:: Available data
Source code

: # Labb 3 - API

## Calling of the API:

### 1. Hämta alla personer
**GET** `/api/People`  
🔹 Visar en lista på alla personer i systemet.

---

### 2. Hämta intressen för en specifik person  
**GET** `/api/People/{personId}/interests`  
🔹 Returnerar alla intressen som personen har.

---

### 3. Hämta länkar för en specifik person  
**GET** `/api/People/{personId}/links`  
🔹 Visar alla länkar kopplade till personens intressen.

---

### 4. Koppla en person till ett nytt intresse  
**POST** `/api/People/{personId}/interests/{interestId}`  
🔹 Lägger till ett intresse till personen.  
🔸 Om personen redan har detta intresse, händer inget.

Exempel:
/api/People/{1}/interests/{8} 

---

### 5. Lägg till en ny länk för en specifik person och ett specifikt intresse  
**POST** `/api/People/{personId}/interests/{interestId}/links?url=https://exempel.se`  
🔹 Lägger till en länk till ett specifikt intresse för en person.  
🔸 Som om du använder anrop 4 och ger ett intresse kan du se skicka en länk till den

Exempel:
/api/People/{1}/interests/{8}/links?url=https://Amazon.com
::::
- Prompt:
Reproduce exactly the first line of the listing and every line after it, through the one containing "för en person.". Nothing else belongs in the output.

- Result below:
Source code

: # Labb 3 - API

## Calling of the API:

### 1. Hämta alla personer
**GET** `/api/People`  
🔹 Visar en lista på alla personer i systemet.

---

### 2. Hämta intressen för en specifik person  
**GET** `/api/People/{personId}/interests`  
🔹 Returnerar alla intressen som personen har.

---

### 3. Hämta länkar för en specifik person  
**GET** `/api/People/{personId}/links`  
🔹 Visar alla länkar kopplade till personens intressen.

---

### 4. Koppla en person till ett nytt intresse  
**POST** `/api/People/{personId}/interests/{interestId}`  
🔹 Lägger till ett intresse till personen.  
🔸 Om personen redan har detta intresse, händer inget.

Exempel:
/api/People/{1}/interests/{8} 

---

### 5. Lägg till en ny länk för en specifik person och ett specifikt intresse  
**POST** `/api/People/{personId}/interests/{interestId}/links?url=https://exempel.se`  
🔹 Lägger till en länk till ett specifikt intresse för en person.  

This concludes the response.